Handling Grief and Loss

(Wellspring Home, in Monroe, MI)

One of the best books on handing grief and loss is A Grace Disguised: How the Soul Grows Through Loss, by Jerry Sittser (thanks again D.F.). "This book is about catastrophic loss and the transformation that can occur in our lives because of it." (17)

Sittser was hit head-on by a drunk driver going 85 mph. His wife, one child, and mother were killed. He survived. He lay at the scene with his other children for two hours, watching his loved ones die, caring for his surviving children. 

He's in the darkest valley, the valley of nothingness, with God.
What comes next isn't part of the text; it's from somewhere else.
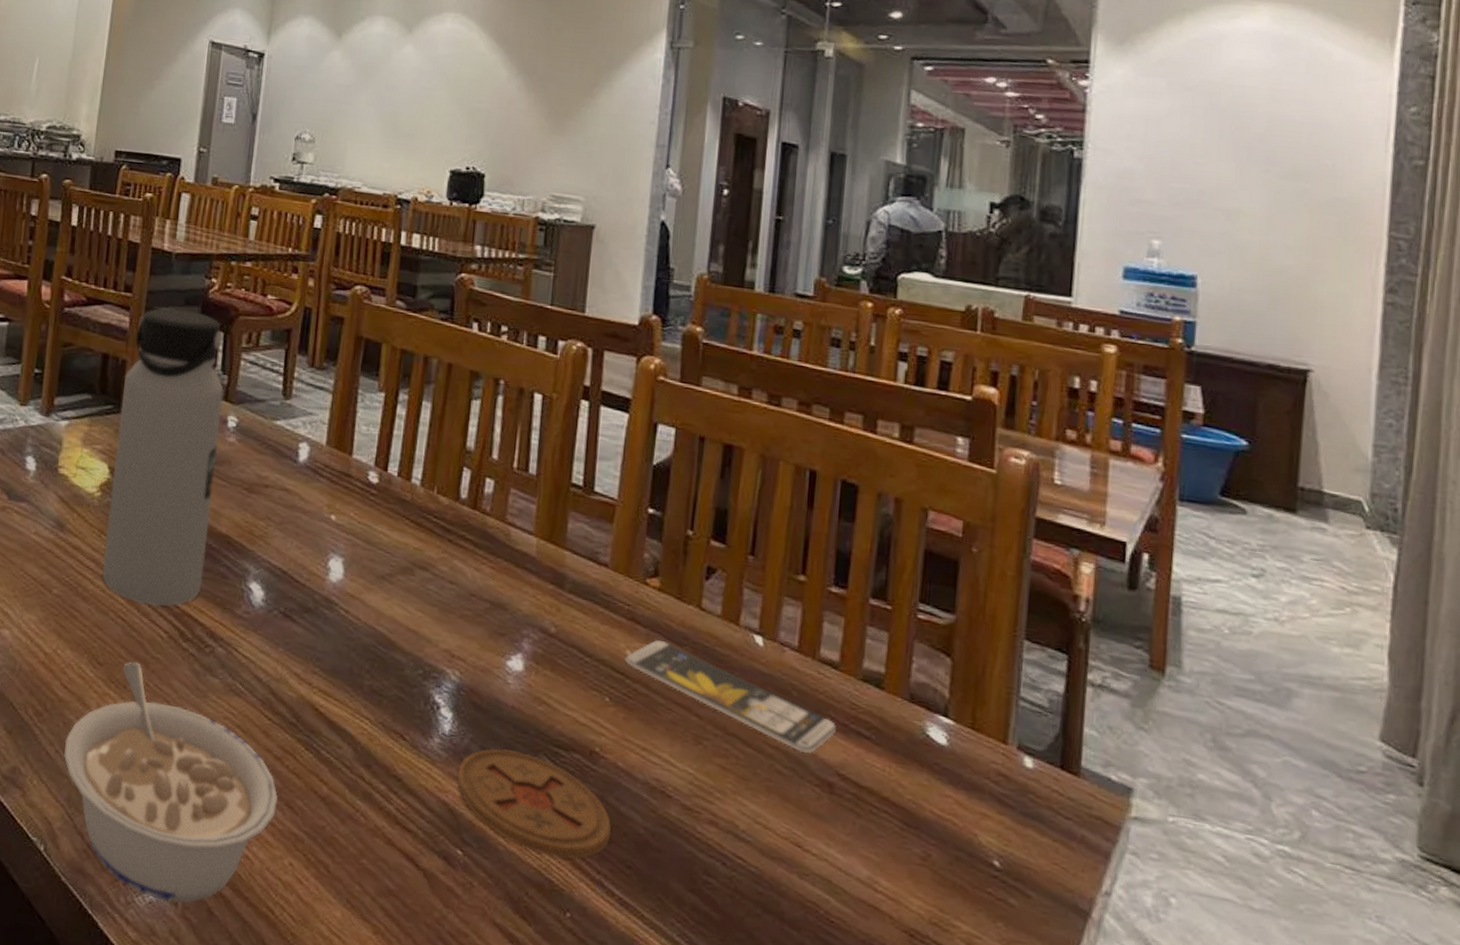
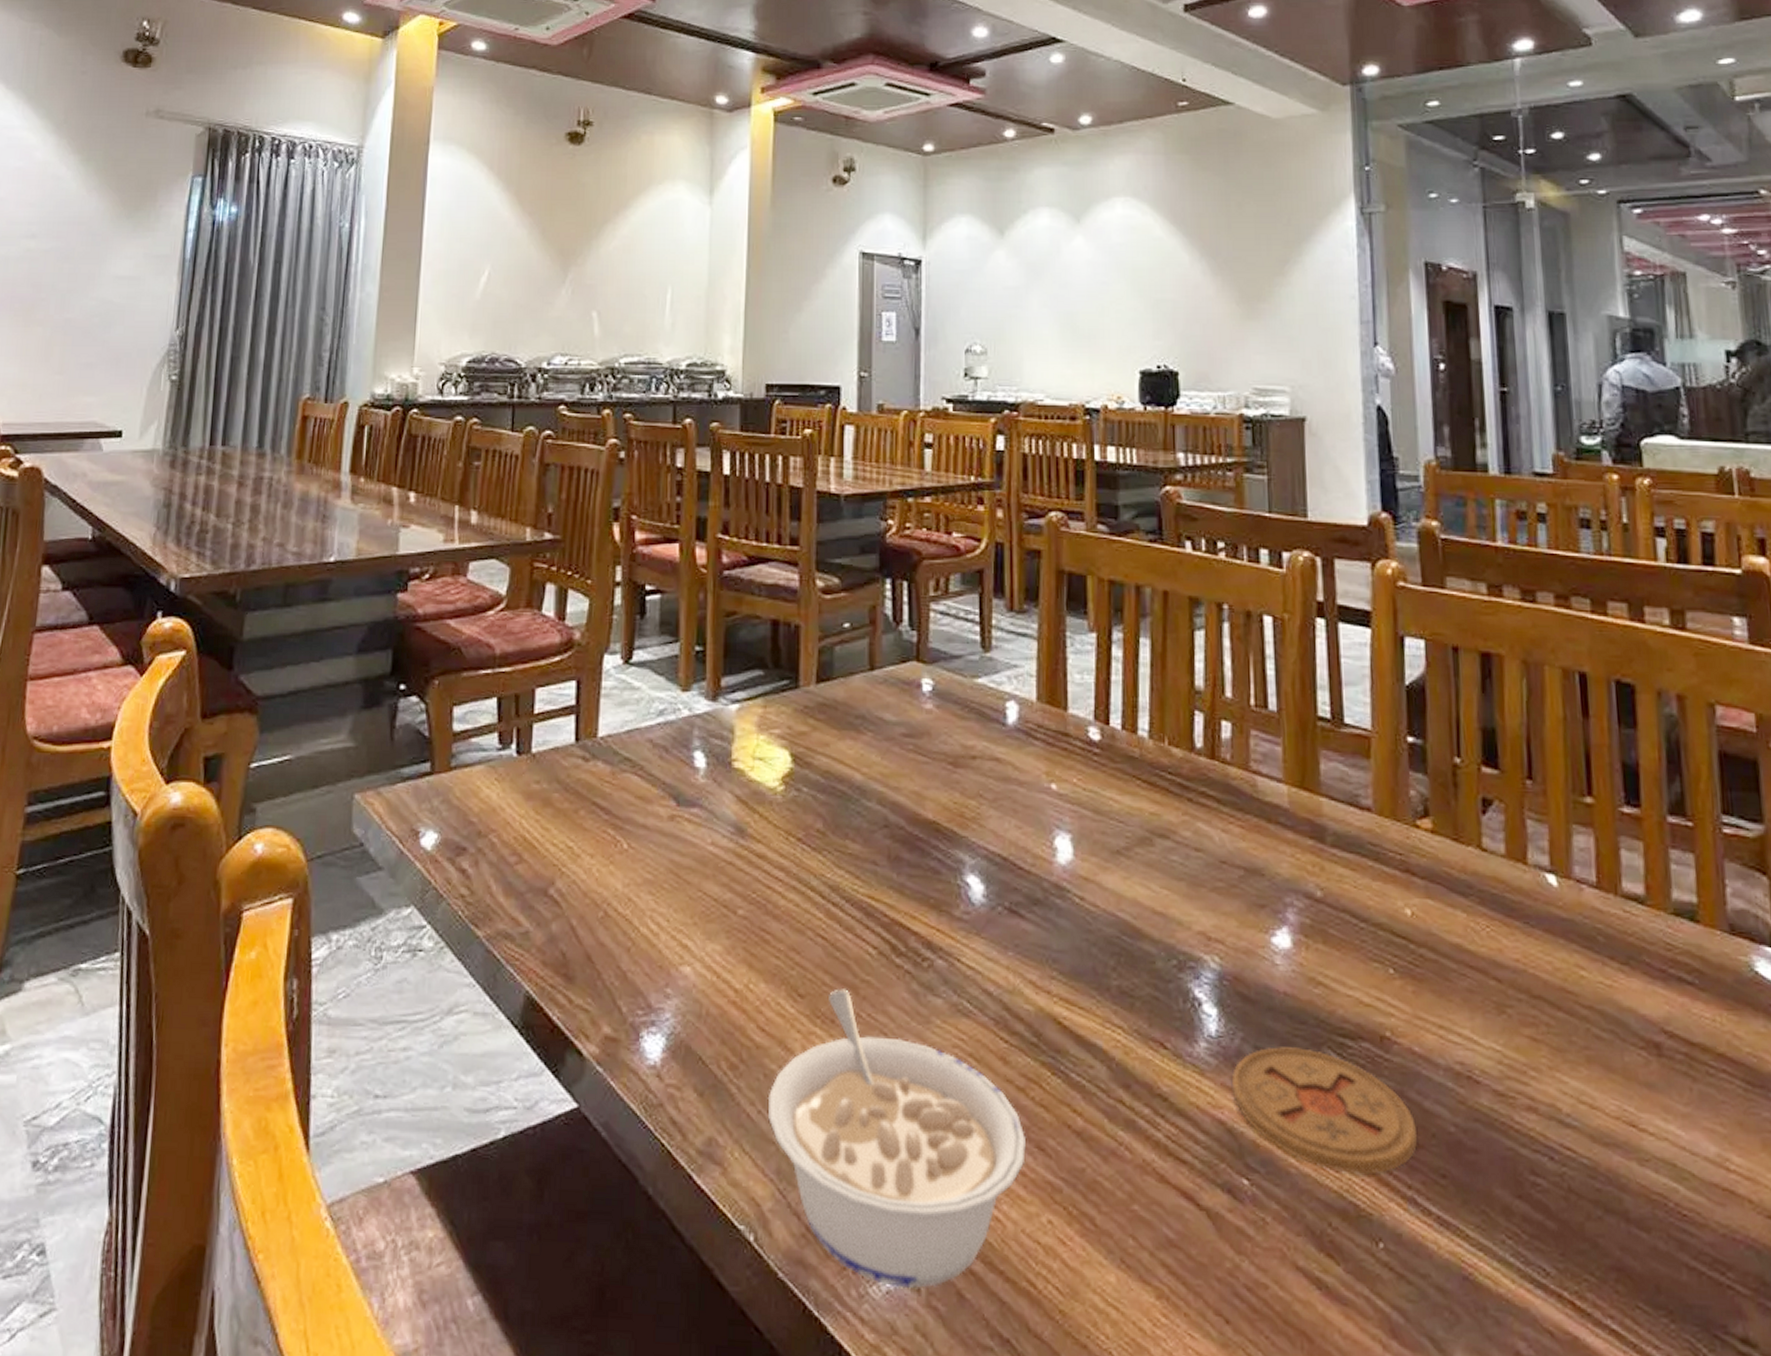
water bottle: present [102,308,224,607] -> none [794,560,914,917]
smartphone: present [625,640,836,754] -> none [1405,893,1654,1011]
Live long enough and you will experience catastropic loss. "As surely as we are born into this world we suffer loss before we leave it." (Ib.) We will all walk through the valley of the shadow of death, multiple times.

Sittser writes:

"It is not, therefore, the experience of loss that becomes the defining moment of our lives, for that is as inevitable as death, which is the last loss awaiting us all. It is how we respond to loss that matters. That response will largely determine the quality, the direction, and the impact of our lives." (Ib.) 

We must walk through the dark valley, rather than around it. You can't do that anyway. You cannot avoid it. "I knew that running from the darkness would only lead to greater darkness later on. I also knew that my soul had the capacity to grow - to absorb evil and good, to die and live again, to suffer abandonment and find God. In choosing the face the night, I took my first steps toward the sunrise." (52)

We never "get over" catastrophic loss. Forget trying to help people do that. But we can "live in and be enlarged by loss, even as we continue to experience it." (18) 

Linda and I have never gotten over our baby son David's death. We never will. And, by the way, we don't want to. Our great loss did not condemn us forever to bitterness and lifelessness, because God has helped us find our way through the dark valley. For us it became essential to learn to trust Jesus, to abide in Him, and to do so now, not later.

"If we face loss squarely and respond to it wisely, we will actually become healthier people, even as we draw closer to physical death. We will find our souls healed, as they can only be healed through suffering." (18)

An excellent book for parents who have lost a child is I'll Hold You in Heaven; Healing and Hope for the Parent Who Has Lost a Child Through Miscarriage, Stillbirth, Abortion or Early Infant Death, by Jack Hayford.